L'Explication Prémisse
L'article signifie simplement que la personne qui a l'usufruit d'un bien (l'usufruitier) peut percevoir et utiliser tous les « fruits » que ce bien produit. Les « fruits » sont les produits réguliers issus du bien : ceux qui poussent naturellement, ceux obtenus par le travail ou la culture, et ceux qui sont des revenus contractuels (loyers, intérêts). Autrement dit, pendant la durée de l'usufruit, l'usufruitier a le droit de récolter ou d'encaisser ces produits, mais sans porter atteinte à la chose elle-même.
Exemple concret : Monsieur A donne à Madame B l'usufruit d'une maison avec un jardin fruitier. Madame B peut louer la maison et percevoir les loyers (fruits civils), récolter les pommes et les vendre (fruits naturels) et, si elle fait planter et exploiter des légumes pour la vente, en tirer un bénéfice (fruits industriels). En revanche, elle ne peut pas vendre la maison elle‑même, qui reste la propriété du nu‑propriétaire.

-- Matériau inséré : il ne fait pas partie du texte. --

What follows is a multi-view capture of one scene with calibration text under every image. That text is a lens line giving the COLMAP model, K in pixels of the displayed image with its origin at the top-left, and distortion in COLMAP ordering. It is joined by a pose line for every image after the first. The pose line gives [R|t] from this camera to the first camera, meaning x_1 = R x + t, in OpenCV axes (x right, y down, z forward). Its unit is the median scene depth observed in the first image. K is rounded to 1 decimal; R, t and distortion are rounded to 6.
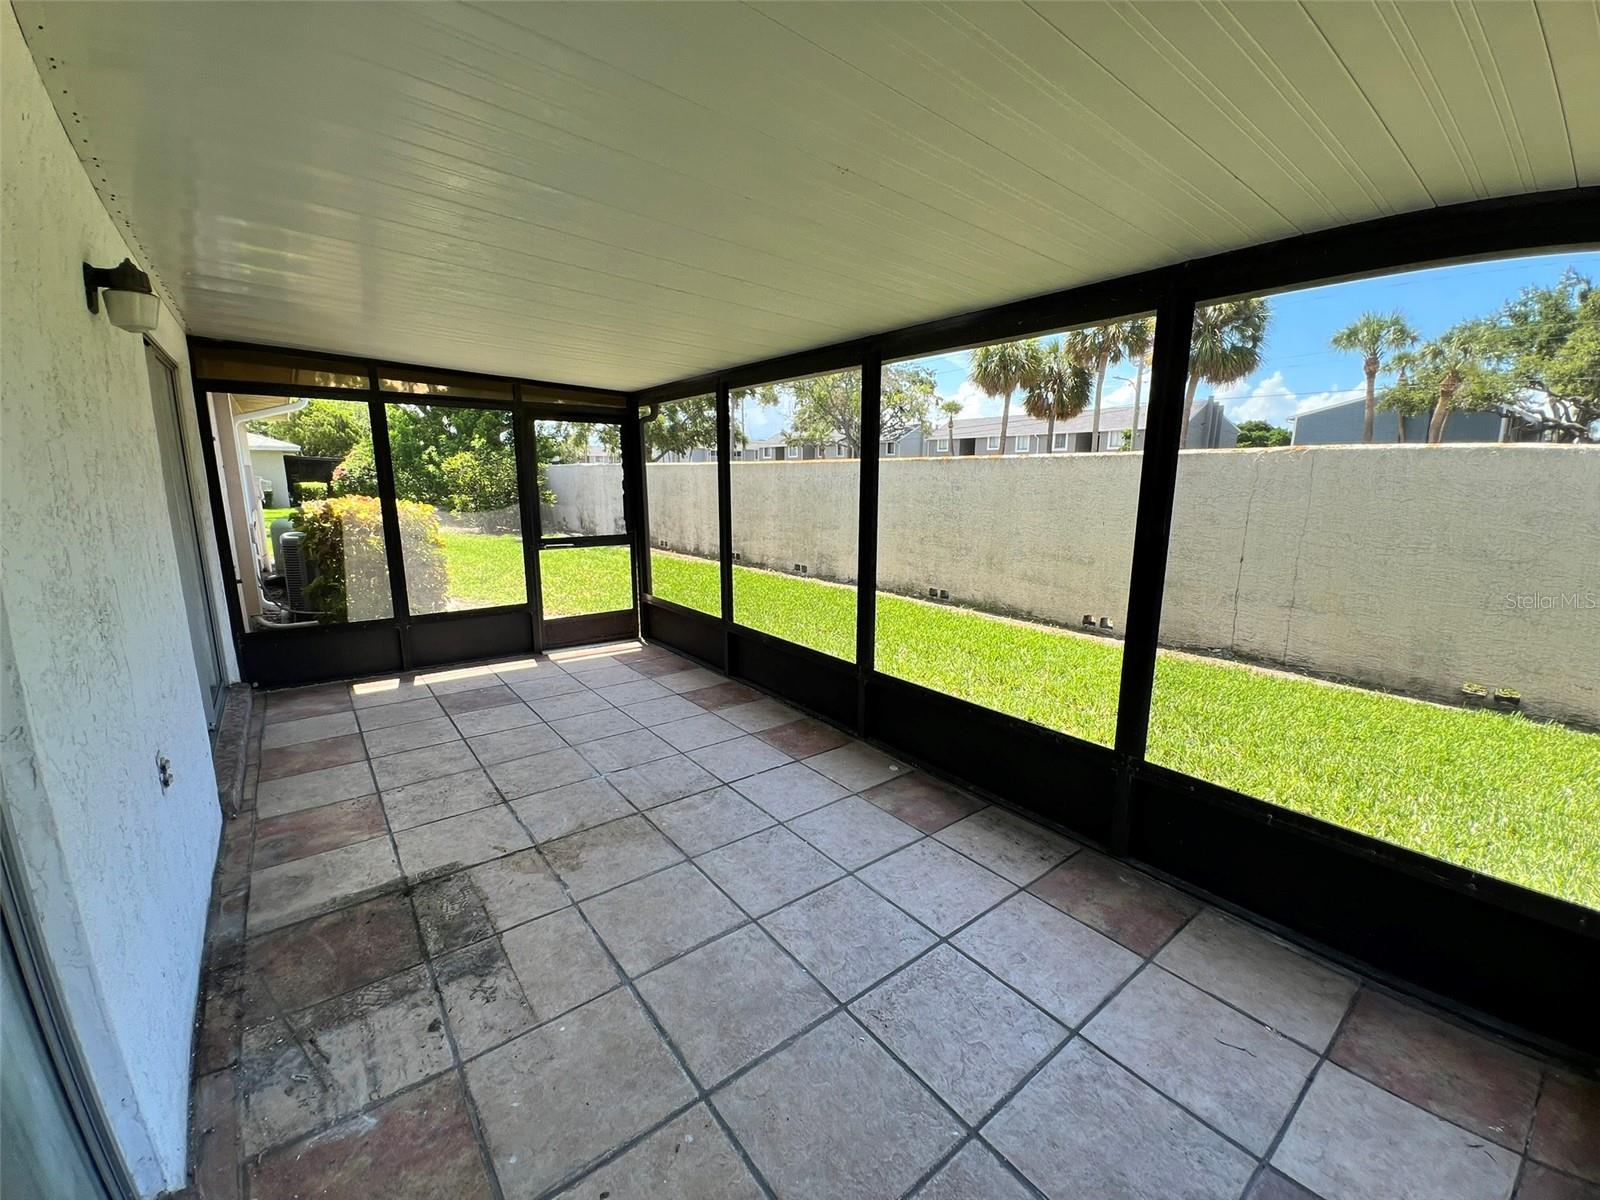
lens RADIAL K [[639.5, 0, 804.7], [0, 639.5, 610.3], [0, 0, 1]] dist [0.007817, -0.008091]
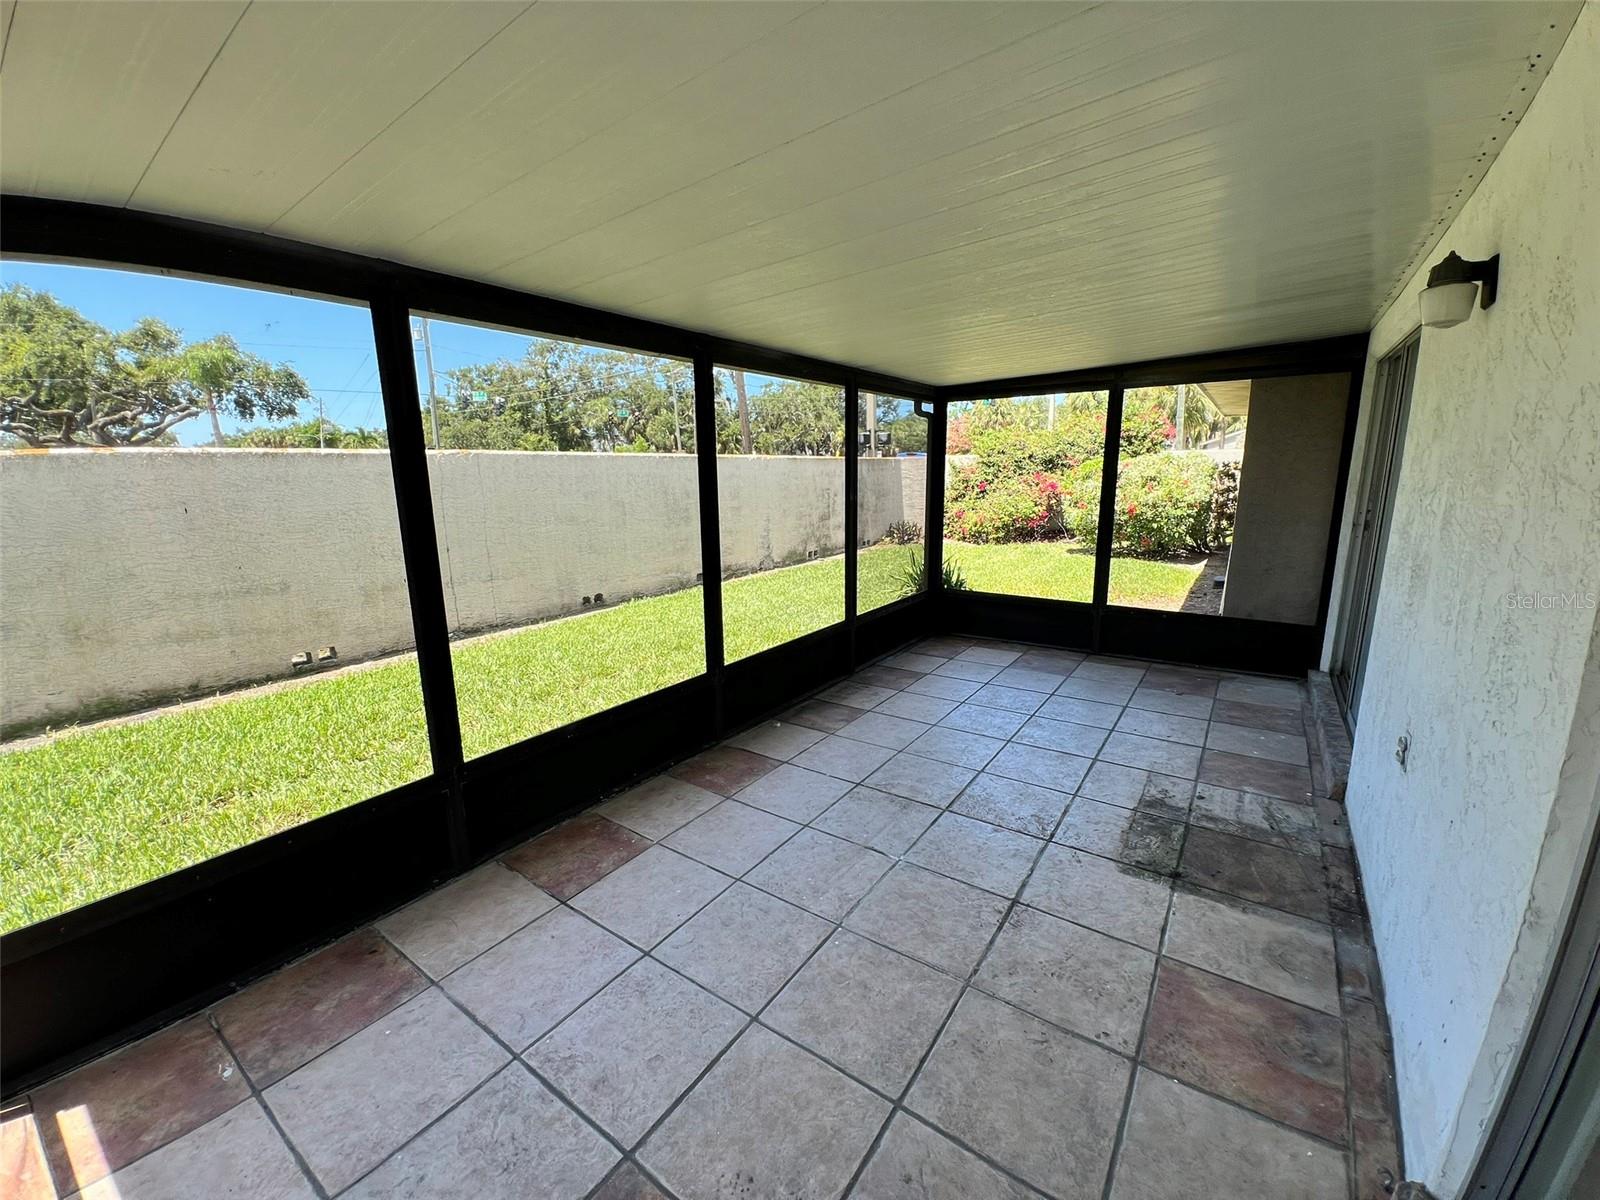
lens RADIAL K [[639.5, 0, 805.2], [0, 639.5, 598.8], [0, 0, 1]] dist [0.007817, -0.008091]
pose [[-0.281450, -0.192836, 0.940000, -1.141798], [0.209299, 0.943677, 0.256258, -0.316927], [-0.936472, 0.268865, -0.225238, 1.429766]]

- L'usufruitier a le droit de percevoir tous les produits réguliers (les « fruits ») générés par le bien dont il a l'usufruit.

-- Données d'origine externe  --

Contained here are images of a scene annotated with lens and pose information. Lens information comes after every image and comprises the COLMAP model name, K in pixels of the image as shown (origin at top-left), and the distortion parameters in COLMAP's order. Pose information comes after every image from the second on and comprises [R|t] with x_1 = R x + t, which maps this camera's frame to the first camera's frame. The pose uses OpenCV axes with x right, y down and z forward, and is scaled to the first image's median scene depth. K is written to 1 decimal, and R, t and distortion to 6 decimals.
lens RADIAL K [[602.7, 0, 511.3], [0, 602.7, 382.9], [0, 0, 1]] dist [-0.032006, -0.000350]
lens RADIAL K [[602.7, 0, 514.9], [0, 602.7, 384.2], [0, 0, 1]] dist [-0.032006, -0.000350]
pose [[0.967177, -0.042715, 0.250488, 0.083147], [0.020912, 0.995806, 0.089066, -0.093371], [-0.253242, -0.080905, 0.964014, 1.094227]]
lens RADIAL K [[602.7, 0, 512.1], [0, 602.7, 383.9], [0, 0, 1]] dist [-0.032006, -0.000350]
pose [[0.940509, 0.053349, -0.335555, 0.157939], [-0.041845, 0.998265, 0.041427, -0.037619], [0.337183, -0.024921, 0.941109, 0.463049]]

- Trois catégories de fruits : naturels (p.ex. pommes, lait, herbe), industriels (p.ex. récoltes cultivées, produits issus d'une exploitation) et civils (p.ex. loyers, intérêts, rentes).
- Les fruits appartiennent à l'usufruitier pendant la durée de l'usufruit : il en perçoit les avantages économiques.

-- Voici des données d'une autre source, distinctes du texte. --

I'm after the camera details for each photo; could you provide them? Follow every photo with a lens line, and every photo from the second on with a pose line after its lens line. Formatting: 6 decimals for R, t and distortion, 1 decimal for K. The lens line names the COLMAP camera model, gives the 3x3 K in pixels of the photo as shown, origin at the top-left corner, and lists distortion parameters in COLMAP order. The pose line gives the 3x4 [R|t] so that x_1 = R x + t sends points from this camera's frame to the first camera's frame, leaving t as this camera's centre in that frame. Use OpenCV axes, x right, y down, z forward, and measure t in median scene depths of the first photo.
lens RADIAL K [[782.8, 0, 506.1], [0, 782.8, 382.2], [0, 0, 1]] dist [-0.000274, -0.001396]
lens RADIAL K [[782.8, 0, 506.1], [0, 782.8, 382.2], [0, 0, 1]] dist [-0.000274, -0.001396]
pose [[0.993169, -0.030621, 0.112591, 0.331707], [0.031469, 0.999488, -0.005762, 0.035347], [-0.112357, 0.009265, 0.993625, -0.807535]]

- Les fruits sont distincts du capital (la chose elle‑même) qui reste la propriété du nu‑propriétaire ; l'usufruitier doit préserver la substance du bien.
- L'usufruitier doit user du bien conformément à sa destination et ne pas l'altérer de manière à priver le nu‑propriétaire de la substance au terme de l'usufruit.
- À la fin de l'usufruit, les fruits futurs reviennent au nu‑propriétaire ; parfois une comptabilité ou un inventaire est nécessaire pour déterminer ce qui a été perçu pendant l'usufruit.